Après 3 années de développement technique et la mise au point de cette sonde innovante, la spin-off est créé par Amaël Poulain et Sofie de Volder, biologiste et business développeuse ayant rejoint l’équipe en 2020. L’ambition est de promouvoir les méthodologies d’expertises hydrogéologiques appuyées par l’utilisation des sondes STREAM, vu leurs bénéfices pour la protection des ressources en eau. Traqua souhaite étendre le champ d’application de ces méthodes à des contextes et des problématiques toujours plus variées, avec comme point commun les écoulements d’eau, souterraines ou de surface. 

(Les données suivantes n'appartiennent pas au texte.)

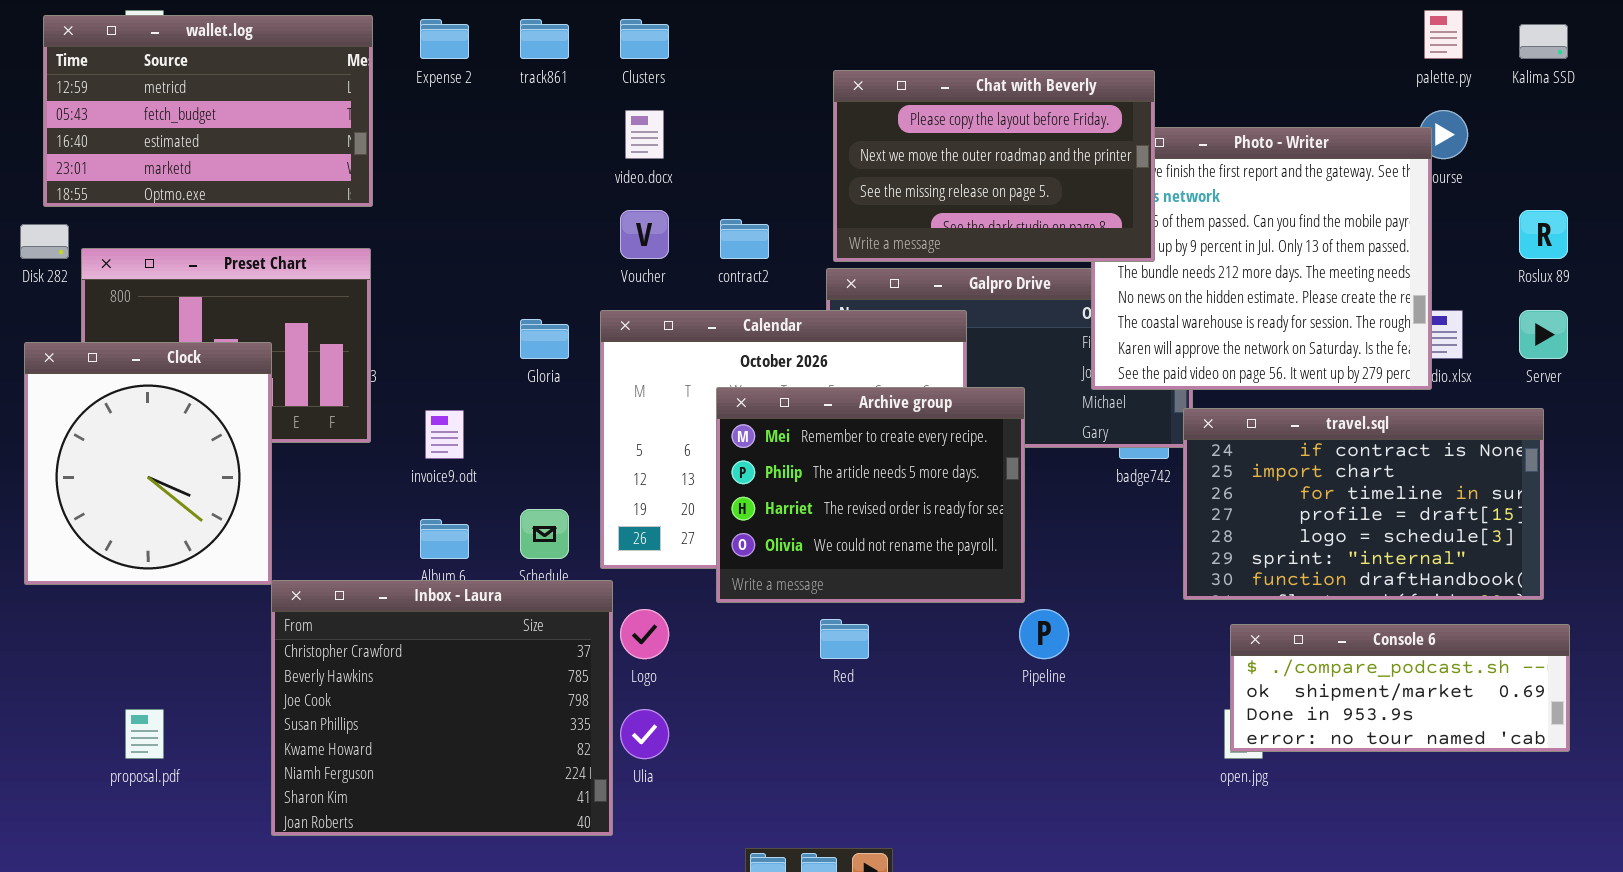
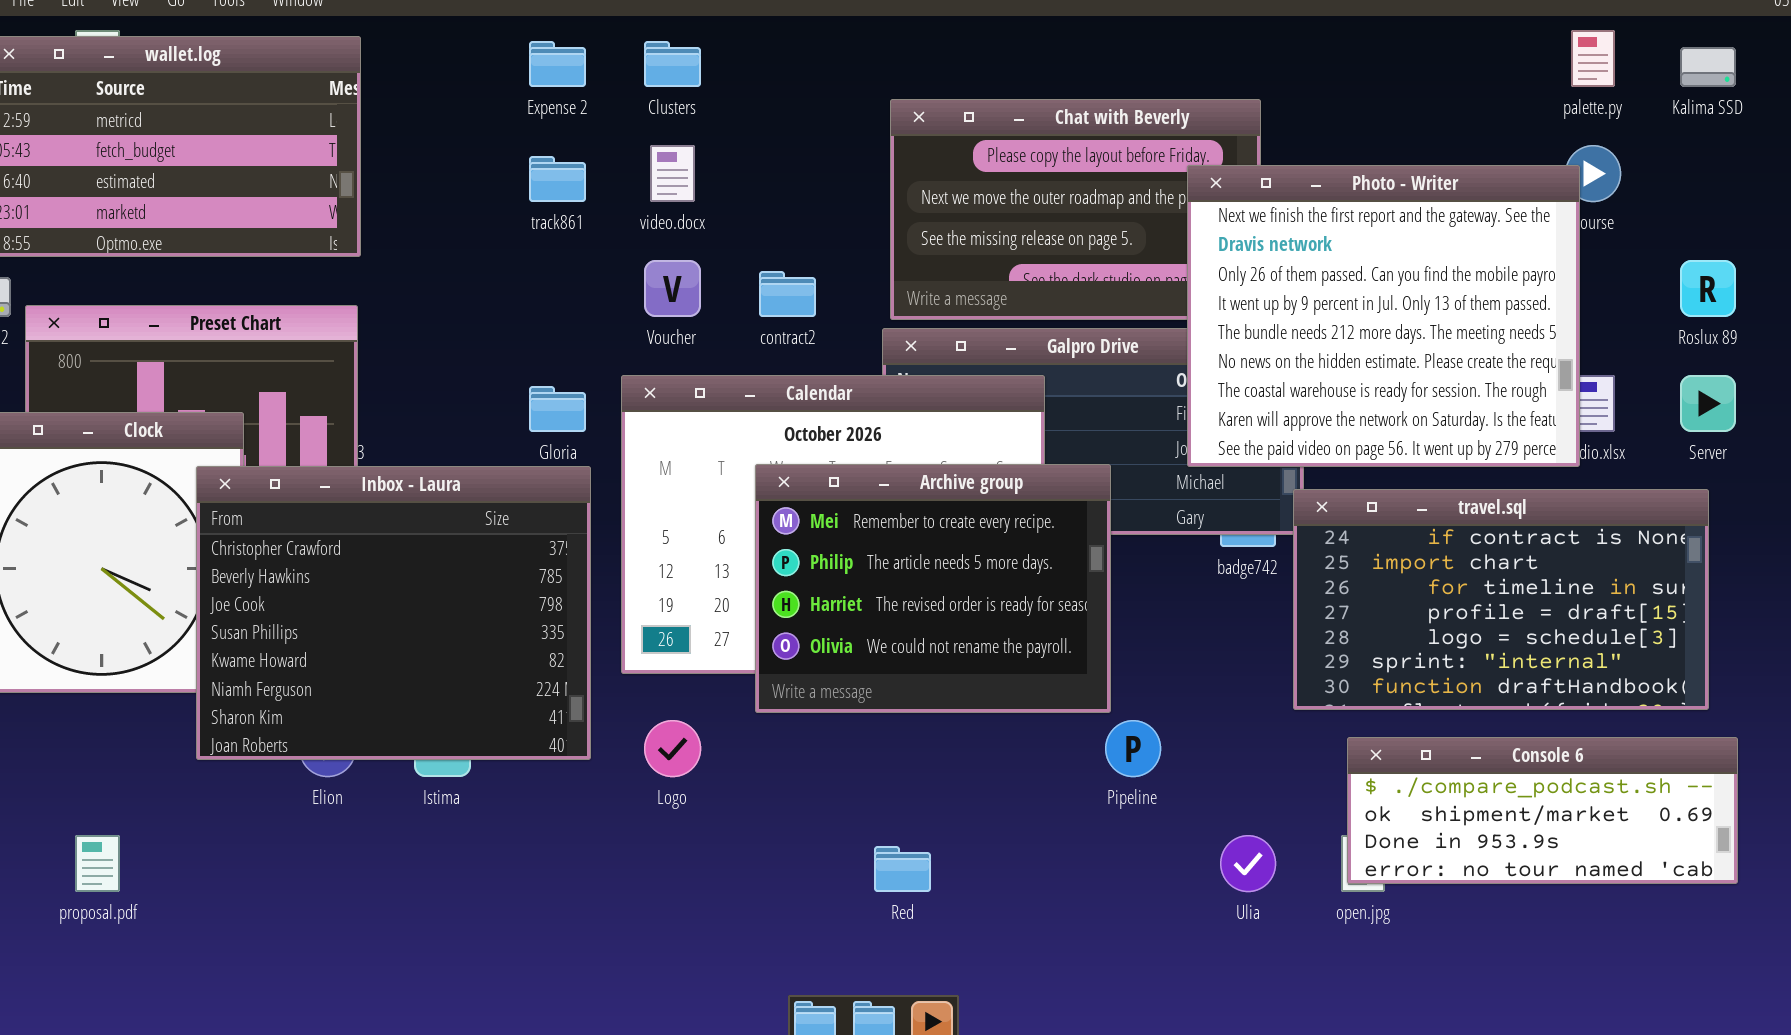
Expense 2: [420,19,469,59] -> [529,41,586,87], moved
track861: [520,19,569,59] -> [529,156,586,202], moved
Photo - Writer: [1091,127,1432,390] -> [1187,165,1580,467], raised
Inbox - Laura: [271,580,613,836] -> [196,466,591,760], moved
Red: [820,619,869,659] -> [874,846,931,892], moved
Ulia: [620,709,669,759] -> [1220,835,1276,892], moved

Un terrain de recherche : le Domaine des Grottes de Han

Le Domaine des Grottes de Han est depuis de nombreuses années le terrain d’une recherche scientifique abondante et dans des thématiques très variées (géologues, karstologues, géophysiciens, archéologues, biologistes…). De nombreux acteurs du monde de la recherche s’y côtoient dans les grottes et dans le parc, venant de Belgique mais également de l’étranger. 

Le département de géologie de l’Université de Namur y est présent depuis 2004, avec des recherches scientifiques axées principalement sur l’hydrogéologie karstique, caractéristique des roches calcaires fortement fissurées et donc poreuses et perméables. Ce type d’aquifères calcaires représentent de grands pourvoyeurs d’eau potable à l’échelle mondiale, mais constituent également des milieux très vulnérables et dont le fonctionnement hydrogéologique est difficile à prévoir. Han-sur-Lesse est donc un terrain de jeu très intéressant pour des scientifiques qui s’emploient, depuis plus de 15 ans, à comprendre le fonctionnement des eaux souterraines dans cette grotte emblématique : fonctionnement de la Lesse qui traverse le massif rocheux, vitesse de percolation de l’eau depuis la surface jusqu’aux stalactites, phénomènes de transports de matières en suspensions et d’ensablement de la grotte… Trois thèses de doctorat et une dizaine de travaux d’étudiants y ont déjà été menés. 

L’intérêt de réaliser une recherche scientifique dans le site de Han-sur-Lesse, à la fois touristique et emblématique en Belgique, bénéficie tant aux scientifiques et qu’aux gestionnaires de la grotte. La présence d’équipes scientifiques, la publication continue de résultats de recherches variées (pas uniquement en hydrogéologie) démontrent l’intérêt continu que peut constituer un site tel que celui de Han. Les scientifiques constituent en outre une curiosité touristique supplémentaire qui participe à l’animation mais surtout à l’éducation du public. L’intérêt des groupes de visiteurs se ressent d’ailleurs lorsqu’ils sont amenés à croiser une équipe de recherche en plein travail. Pour les scientifiques, l’intérêt (en plus de travailler sur un site d’exception), est d’avoir une visibilité directe de leur travail, au travers des touristes mais aussi des guides, qui s’informent régulièrement. La vulgarisation des recherches scientifiques est importante, et Han offre cette possibilité aux chercheurs avec un impact immédiat sur le public. 
La recherche scientifique dans ce contexte est également une dimension importante dans une région récemment labélisée par l’UNESCO en tant que Geopark Famenne-Ardenne. Le fil conducteur de ce Geopark est précisément sa géologie et les roches calcaires de la Calestienne qui la parcourent d’un bout à l’autre, présentant de multiples grottes et rivières souterraines. L’étude de ces milieux naturels et l’éducation du public à ces recherches font partie intégrante de ce label et de ses multiples missions.